Tell other parents what's happening. Something like: "My kid is going through a phase where he gets aggressive, and I'm working on it by staying right next to him." Accept that adult conversation is off the table during this stretch.
Building the skills they're missing
The pushing game
This one sounds counterintuitive. Say: "You can't push other kids, but you can push me. Let's play the pushing game." Let them push against you. Let them push you over. Make it ridiculous. Fall dramatically. They'll laugh, and that laughter matters.
The child gets to experiment with force and power in a context where nobody gets hurt. Play this daily. When they lose interest (probably after a couple of months), the developmental need has been met.
Teach when calm, remind when upset
Anger management tools only work if they're practiced during good moments. Try making "mad faces" together during a silly afternoon. Give them a squeeze ball and explain it's for filling up with mad feelings. These techniques are useless if introduced mid-meltdown. The teaching sequence is everything: learn it when happy, access it when flooded.

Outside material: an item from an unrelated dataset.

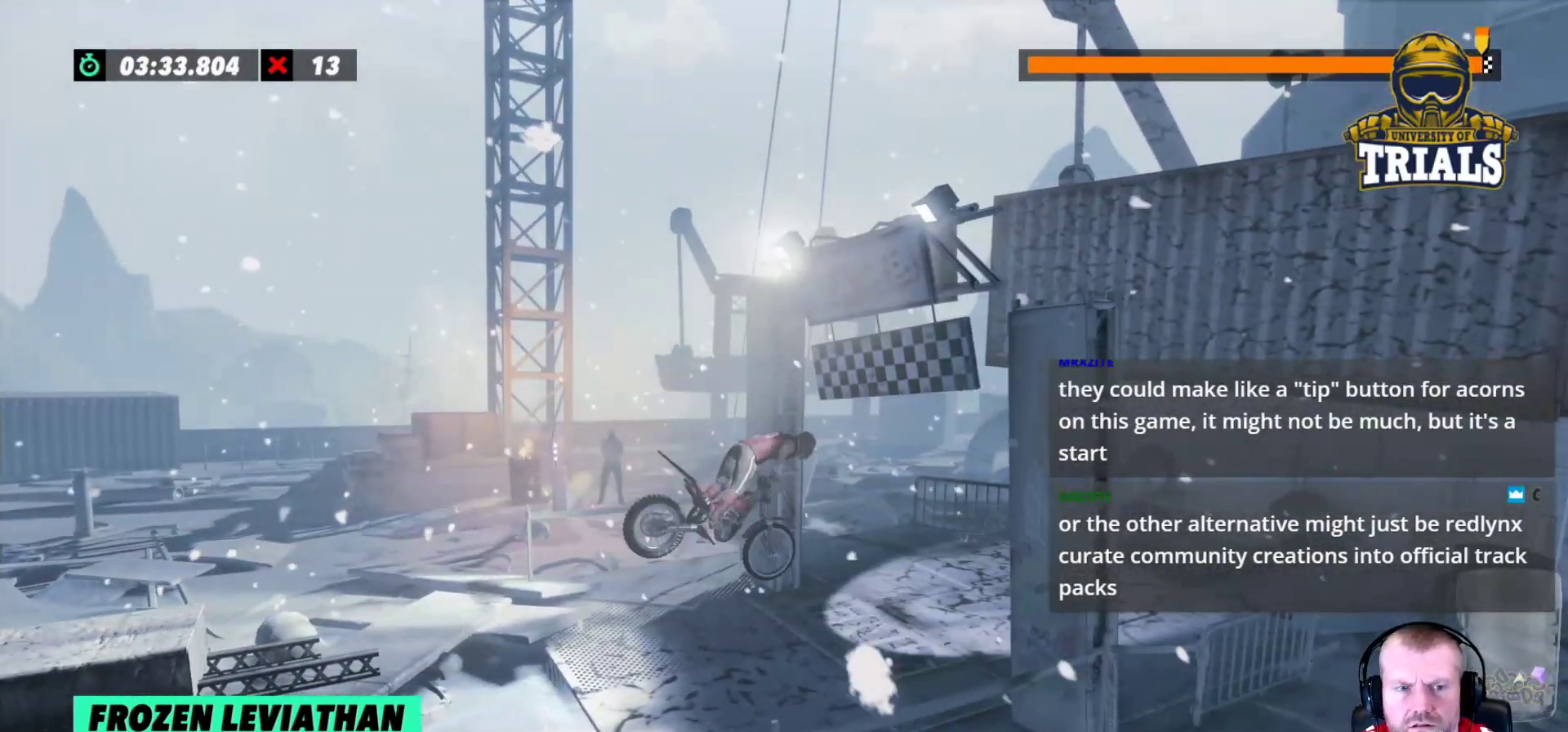
{"buttons": ["R2"], "left_stick": "center", "events": []}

If you find yourself struggling with your own reactions to these moments, that's worth paying attention to. Your regulation sets the ceiling for theirs.
Point out feelings everywhere
Throughout daily life, narrate other people's emotions. "Look, that kid is crying. I wonder what happened." "That child fell down, ouch. Should we check on them?" Every one of these small moments builds the empathy circuit that will, over time, make aggression feel wrong to your child from the inside.
The reason we don't hit is that we feel for other people. You can't lecture empathy into existence. You model it, over and over, until the wiring takes hold.
When the behavior happens at school
If your child is getting in trouble for hitting at daycare, work with the teachers. Ask them to track what triggers the hitting. Is it before lunch? After drop-off? When the room gets crowded? Use the same language at home and school: "He's learning to control his temper."
Look at the bigger picture too. Some kids in full-time care need more downtime or they get overwhelmed and start swinging. A major study found a 9% increase in aggressive behavior for each hour of daily TV watched by kids under four. Cut screens, add outdoor play, push bedtime earlier.
The other side of the phone call
If another parent calls to tell you their child was hurt by yours, resist the urge to defend. Listen. Thank them. Ask what happened.
Then talk to your child with curiosity, not anger. "What happened with Maya today? Were you upset?" Help them connect the feeling to the action. "You pushed because you were mad. Pushing hurt her. Next time, what could you do instead?"
You're building a pathway from feeling to words, replacing the pathway from feeling to fists.
This phase ends
Four-year-old aggression feels permanent when you're in it. Every playdate is a minefield. Every phone notification might be another parent complaint.
But this is a developmental stage, not a character trait. The impulse control hardware comes online. The empathy wiring connects. The child who pushed everyone at three becomes the seven-year-old who comforts a crying classmate.
Your job right now is to hold the image of your child flourishing, even on the days when that image feels delusional. Stay close. Set limits without shame. Play hard.